Which is More Desirable: for the President to Retreat from His Positions or Shorten His Term of Office?-

In response to the question of what measures should be taken to realize the suggestion of a grand coalition and the remark of retreating from the front line that the president made, there were starkly different views from lawmakers, ranging from “it is necessary to amend the Constitution” to “it is possible to put into them practice without amending the Constitution.” Most GNP lawmakers answered, “They are considered unconstitutional.”

Asked about stepping down at the halfway point of the presidency, most lawmakers surveyed responded, “It has nothing to do with amending the Constitution because the president himself can decide over whether he should stay in office.” However, Rep. Choi Jae-cheon answered that it would be possible after an amendment of the Constitution.

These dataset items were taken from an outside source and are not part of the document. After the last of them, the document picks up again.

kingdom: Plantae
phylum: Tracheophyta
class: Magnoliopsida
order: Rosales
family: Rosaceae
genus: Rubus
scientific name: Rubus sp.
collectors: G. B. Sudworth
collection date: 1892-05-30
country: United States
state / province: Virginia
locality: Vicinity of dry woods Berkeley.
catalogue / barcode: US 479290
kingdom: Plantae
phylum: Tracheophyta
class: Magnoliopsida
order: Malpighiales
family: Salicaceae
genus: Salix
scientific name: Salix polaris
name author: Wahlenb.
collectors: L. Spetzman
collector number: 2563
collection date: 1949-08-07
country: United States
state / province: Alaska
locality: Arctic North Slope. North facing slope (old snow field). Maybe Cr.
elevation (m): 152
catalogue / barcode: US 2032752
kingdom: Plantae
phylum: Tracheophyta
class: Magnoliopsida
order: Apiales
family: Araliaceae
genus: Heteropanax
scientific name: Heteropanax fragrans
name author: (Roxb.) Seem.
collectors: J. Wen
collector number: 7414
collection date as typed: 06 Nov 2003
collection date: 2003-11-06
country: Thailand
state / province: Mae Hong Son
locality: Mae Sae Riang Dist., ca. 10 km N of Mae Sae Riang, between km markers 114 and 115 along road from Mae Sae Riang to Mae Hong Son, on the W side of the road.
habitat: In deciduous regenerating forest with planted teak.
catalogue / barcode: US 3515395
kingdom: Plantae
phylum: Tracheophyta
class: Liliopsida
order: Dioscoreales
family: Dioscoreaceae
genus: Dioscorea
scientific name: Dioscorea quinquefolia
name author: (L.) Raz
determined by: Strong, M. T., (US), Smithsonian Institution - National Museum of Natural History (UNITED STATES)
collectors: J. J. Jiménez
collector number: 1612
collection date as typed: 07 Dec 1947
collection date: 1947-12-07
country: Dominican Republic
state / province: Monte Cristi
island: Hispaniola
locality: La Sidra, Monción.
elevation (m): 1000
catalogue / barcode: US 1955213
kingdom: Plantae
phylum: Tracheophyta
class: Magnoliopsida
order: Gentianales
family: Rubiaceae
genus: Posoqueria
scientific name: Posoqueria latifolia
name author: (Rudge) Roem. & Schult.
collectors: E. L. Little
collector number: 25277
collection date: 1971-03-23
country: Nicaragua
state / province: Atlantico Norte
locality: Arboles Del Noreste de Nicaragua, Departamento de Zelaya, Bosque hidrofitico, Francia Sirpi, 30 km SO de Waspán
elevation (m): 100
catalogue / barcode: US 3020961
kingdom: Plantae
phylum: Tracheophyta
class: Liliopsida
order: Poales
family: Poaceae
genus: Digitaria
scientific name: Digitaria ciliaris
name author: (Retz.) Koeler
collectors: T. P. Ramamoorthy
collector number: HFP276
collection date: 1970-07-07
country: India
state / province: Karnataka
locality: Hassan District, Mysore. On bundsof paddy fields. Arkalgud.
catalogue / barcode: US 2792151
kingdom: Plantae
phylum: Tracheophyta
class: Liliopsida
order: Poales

Lots of Views over the Direction in the Electoral System-

Concerning the direction in the electoral system, most ruling Uri Party lawmakers responded that it is desirable to seek a multi-member, one-district system or a proportional representation system for each district. Only lawmaker Choi Jae-cheon answered, “It is not bad to maintain the current electoral system.”

Lawmaker Choi Yong-gue argued that a multi-member, one-district system for mixed-city and rural-style areas that puts city areas and their nearby rural areas into an electoral district. Rep. Yang Seoung-jo added, “It is hard to fully break deep-rooted regionalism even by reforming the current electoral system.”

Democratic Labor Party lawmaker Roh Hoe-chan proposed a German-style proportional representation system.

On the other hand, all of the GNP lawmakers excluding two lawmakers answered, “There is no reason to discuss the issue of electoral systems.” Given the GNP’s flat opposition, it appears to be difficult for the ruling and opposition parties to reach an agreement on the issue, even if a bill on reforming the current electoral system is submitted in the upcoming regular session at the National Assembly.